Kazakhstan to hold early presidential elections in April

By bne IntelliNews February 4, 2011

Clare Nuttall in Almaty -

After abandoning plans to hold a referendum to extend President Nursultan Nazarbayev's rule rather than an election, Kazakhstan will now hold the presidential poll on April 3, a year earlier than originally scheduled.

Kazakhstan's long-standing President Nursultan Nazarbayev signed a decree setting the early election date after rejecting plans to replace the 2012 election with a referendum that could have kept him in power until December 2020.

In January, both of Kazakhstan's houses of parliament had voted unanimously in favour of the referendum. However, on January 31 the Constitutional Council declared the plan was in violation of the country's constitution. Later that day, Nazarbayev announced he would not use his presidential veto to overturn the council's decision. "Guided by the country's highest interests, I decided not to hold the referendum," he said in a televised address on February 1.

On February 2, the parliament voted in favour of amendments to the constitution that would allow him to call early elections.

Walk like an Egyptian

The plan to replace the 2012 presidential elections with a referendum on whether Nazarbayev, who has ruled Kazakhstan since independence in 1991, should remain in power until 2020, was first broached in December. Supporters of the plan claimed to have rapidly collected signatures from over 5m people - more than half the Kazakhstani electorate.

Speculation is as to why the referendum plan, which would have seriously damaged Kazakhstan's international reputation, was allowed to gather so much momentum before being abandoned is rife. It is believed to have been a move by top Kazakh officials to maintain the status quo while a successor to 70-year-old Nazarbayev was found. The president's opposition to the plan may have been strengthened by the violent protests against President Hosni Mubarak in Egypt.

Nazarbayev has already indicated he will stand in the next election, and is virtually certain to win it. "I have received a signal from the people - don't leave office, continue working," the president said in his annual state of the nation speech on January 28. "If my health allows me, and if I have the support of the people, I will work as long as I am allowed to."

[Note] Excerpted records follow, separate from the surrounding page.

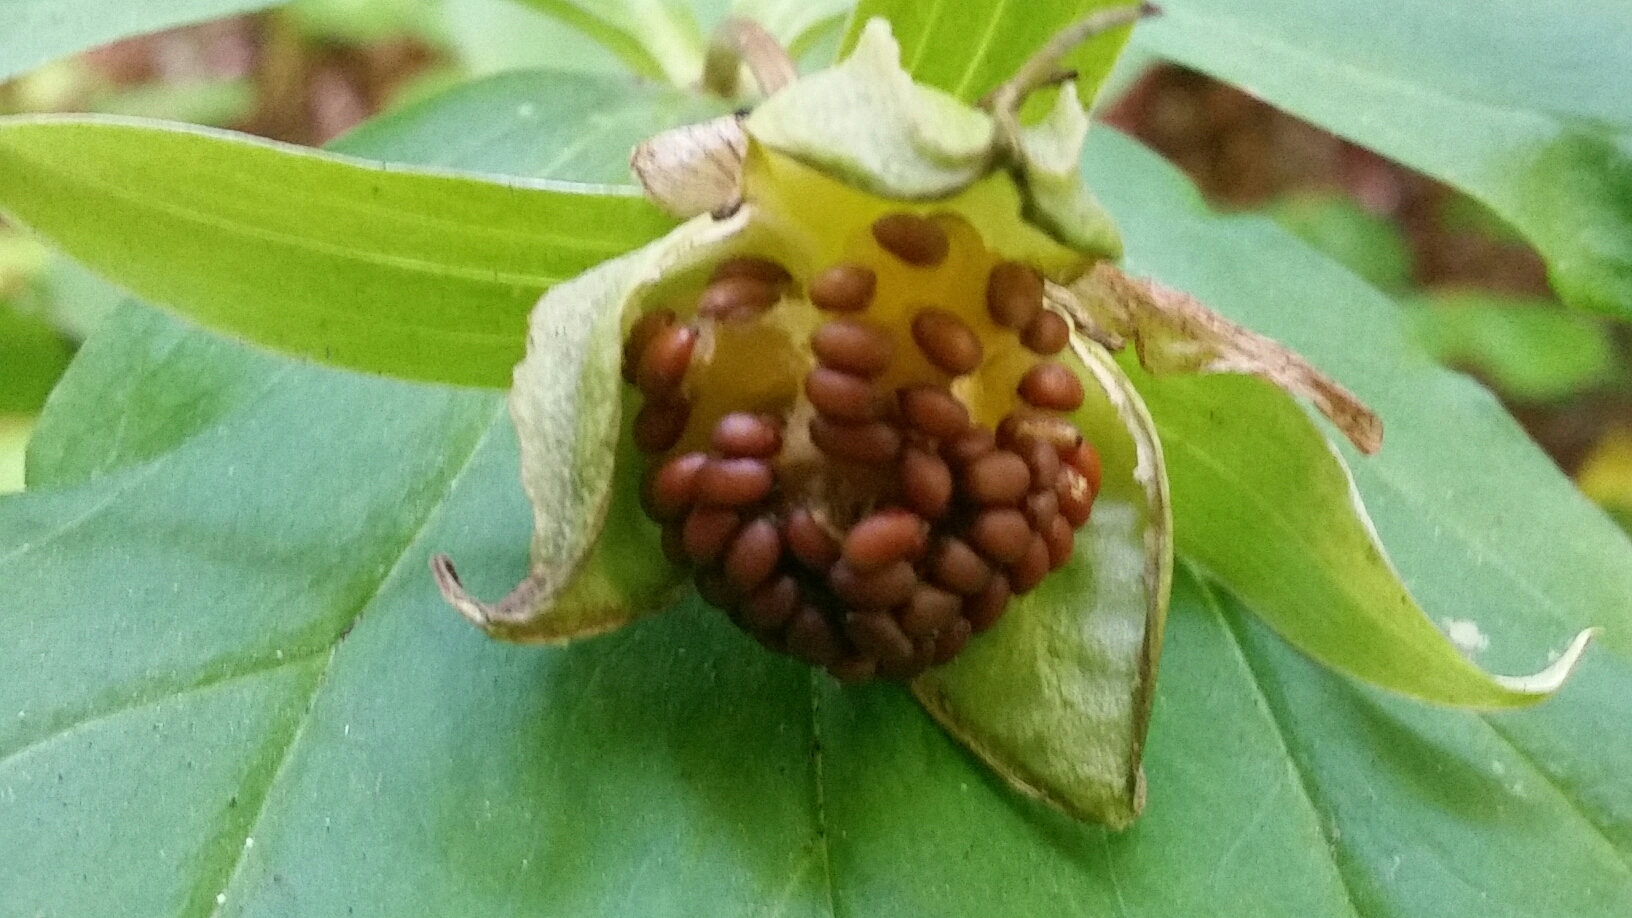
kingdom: Plantae
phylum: Tracheophyta
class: Liliopsida
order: Liliales
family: Melanthiaceae
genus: Trillium
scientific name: Trillium ovatum
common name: Pacific trillium
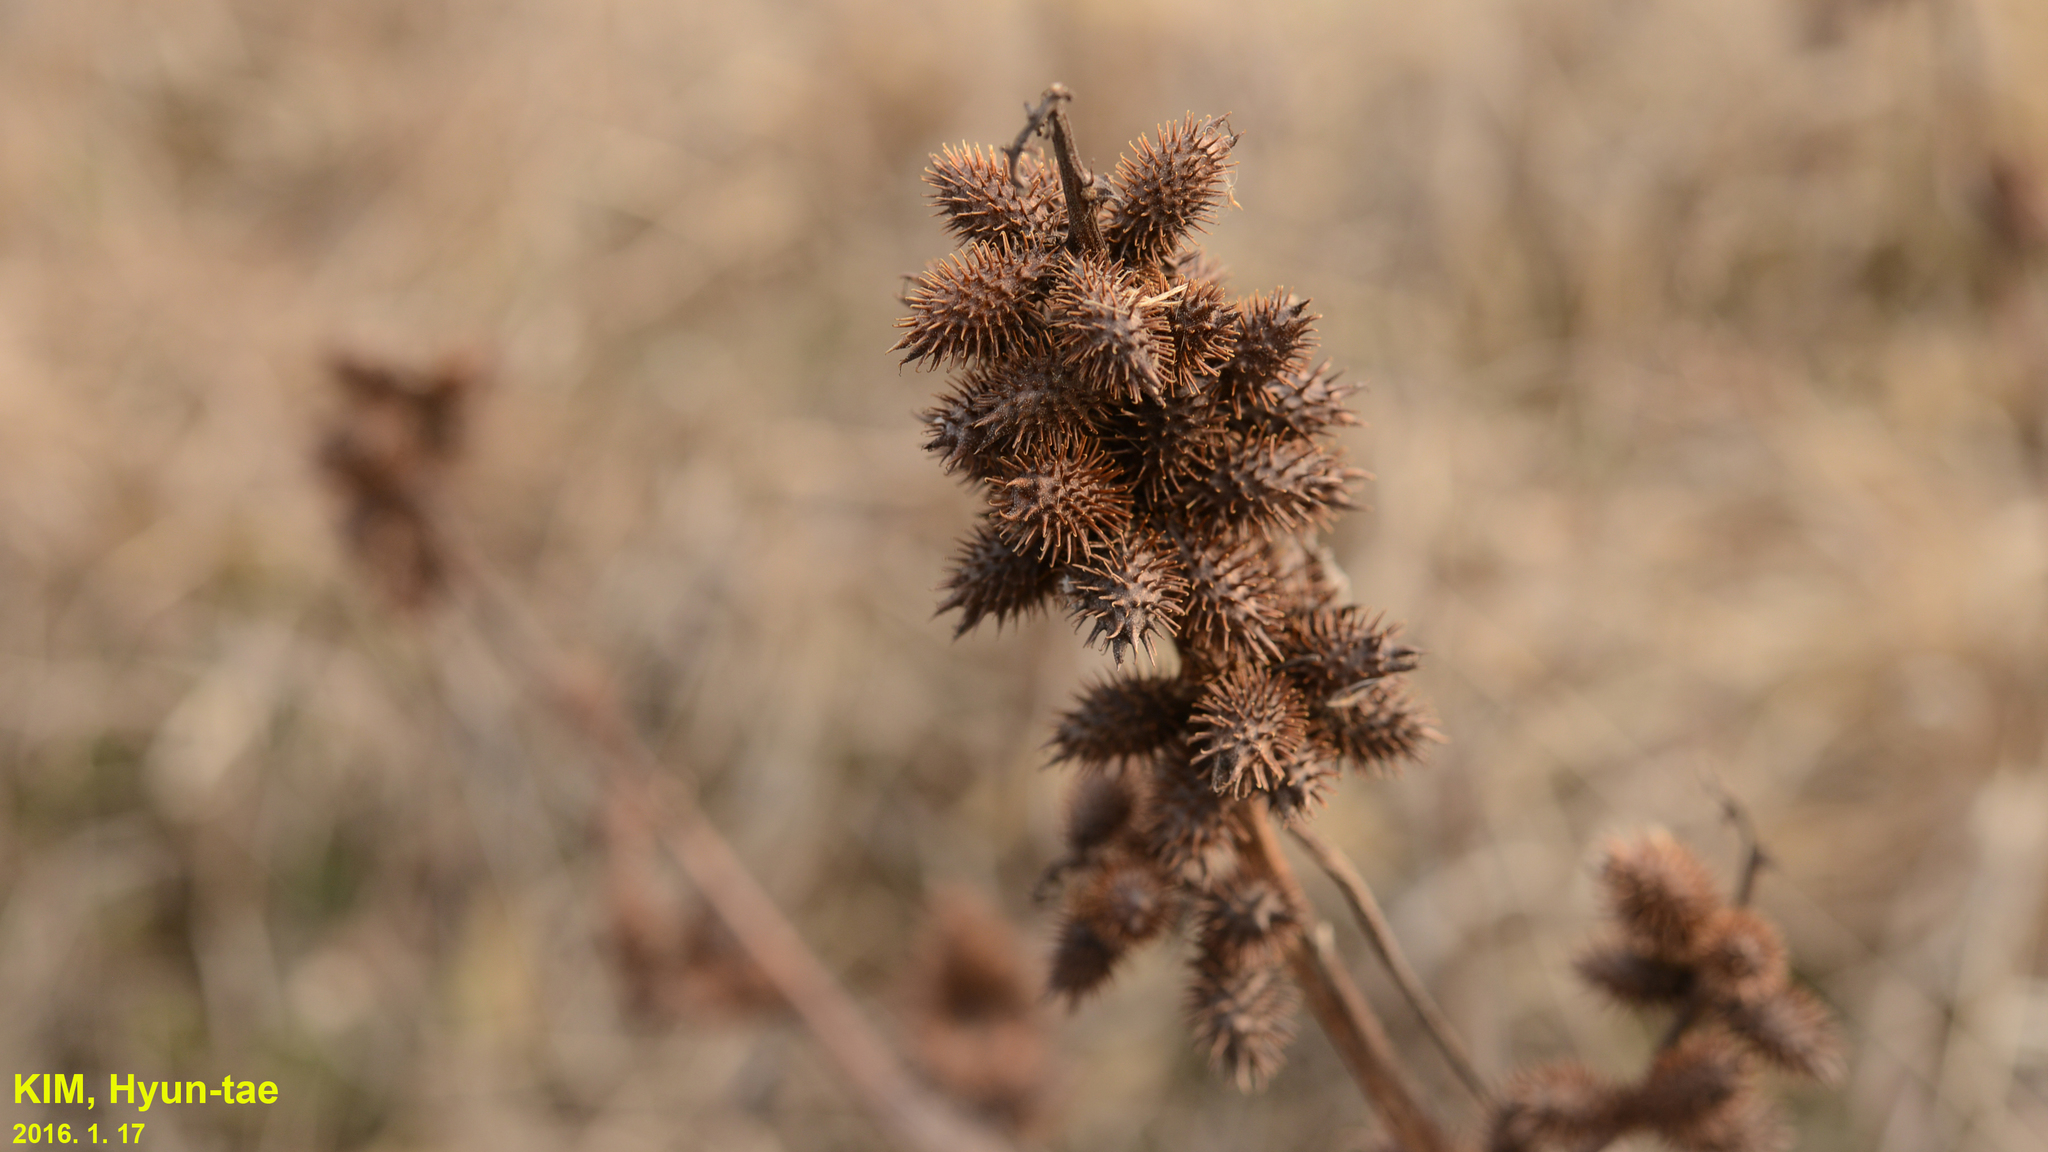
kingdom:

The referendum plans caused an international outcry against Kazakhstan, which held the rotating presidency of the Organisation for Security and Cooperation in Europe (OSCE) in 2010. The OSCE's chairperson-in-office, Lithuanian Foreign Minister Audronius Ažubalis, welcomed Nazarbayev's decision not to hold the referendum.

Meanwhile the EU's high representative for foreign affairs and security policy, Catherine Ashton, commented that: "Nazarbayev performed an action that would serve the long-term interests of Kazakhstan. Early presidential elections, which I hope will be free and fair, should be the basis for further confirmation by Kazakhstan of its compliance with generally accepted democratic standards."